A character set is a list of characters that a computer recognises from their binary representations.
These character sets include standard printable characters (letters, numbers, symbols), as well as non-printing characters (like spaces and tabs).
Each character in a character set is assigned a unique number, often represented in binary, which identifies that character.

The American Standard Code for Information Interchange (ASCII) is a widely used character set.
ASCII originally used a 7-bit binary code to represent each character. This allowed for 128 characters (2^7) in total.
There are two versions of ASCII: The basic ASCII set (including 95 printable characters and 33 control codes) and the extended ASCII set (which uses 8 bits per character and includes additional characters).

Unicode is another character set that was created to include characters from all languages across the world, as ASCII could only represent Western characters.
Unicode uses a larger amount of bits to represent each character - up to 32 bits - allowing it to represent over a million different characters.
Unicode can represent a wider range of characters, including those used in non-Western languages, emojis, and other special characters.

Encoding is the process of transforming a set of characters into a sequence of bytes.
Common encoding systems include UTF-8, UTF-16, and UTF-32. UTF stands for Unicode Transformation Format.
UTF-8 is widely used and can represent any character in the Unicode standard, yet it is backward-compatible with ASCII and supports multilingual text.

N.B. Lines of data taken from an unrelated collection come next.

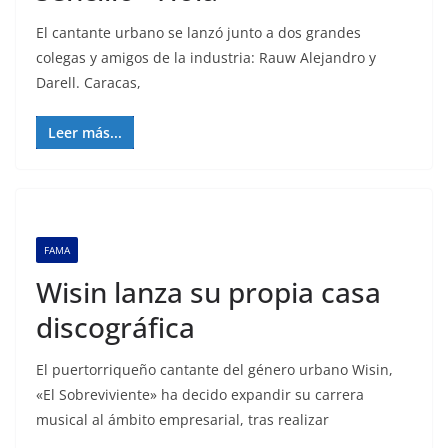
El cantante urbano se lanzó junto a dos grandes
colegas y amigos de la industria: Rauw Alejandro y
Darell. Caracas,
Leer más...
FAMA
Wisin lanza su propia casa
discográfica
El puertorriqueño cantante del género urbano Wisin,
«El Sobreviviente» ha decido expandir su carrera
musical al ámbito empresarial, tras realizar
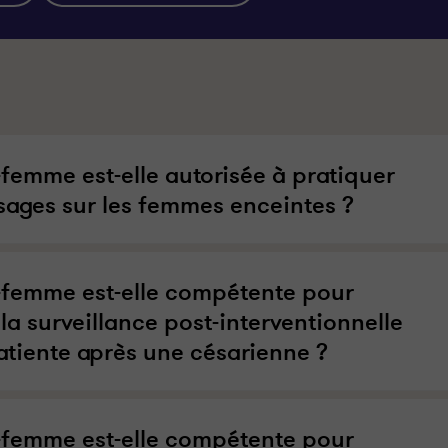
-femme est-elle autorisée à pratiquer
sages sur les femmes enceintes ?
-femme est-elle compétente pour
la surveillance post-interventionnelle
atiente après une césarienne ?
-femme est-elle compétente pour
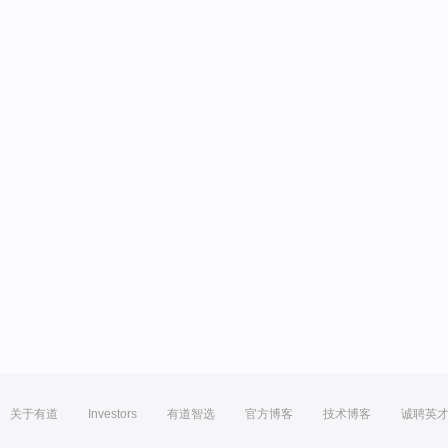
关于有道
Investors
有道智选
官方博客
技术博客
诚聘英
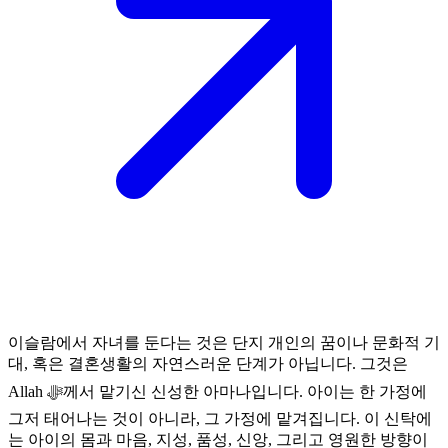
이슬람에서 자녀를 둔다는 것은 단지 개인의 꿈이나 문화적 기
대, 혹은 결혼생활의 자연스러운 단계가 아닙니다. 그것은
Allah ﷻ께서 맡기신 신성한 아마나입니다. 아이는 한 가정에
그저 태어나는 것이 아니라, 그 가정에 맡겨집니다. 이 신탁에
는 아이의 몸과 마음, 지성, 품성, 신앙, 그리고 영원한 방향이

Understanding how data is represented as characters is crucial in computing. It helps to handle text correctly, including proper display, storage, and transmission.
Different character sets and encoding schemes ensure that text data is interoperable across different platforms and supports global communication.
Any Byte of data can be represented as a character using the correct character set and encoding. By knowing which set and encoding was used, we can interpret the data as intended.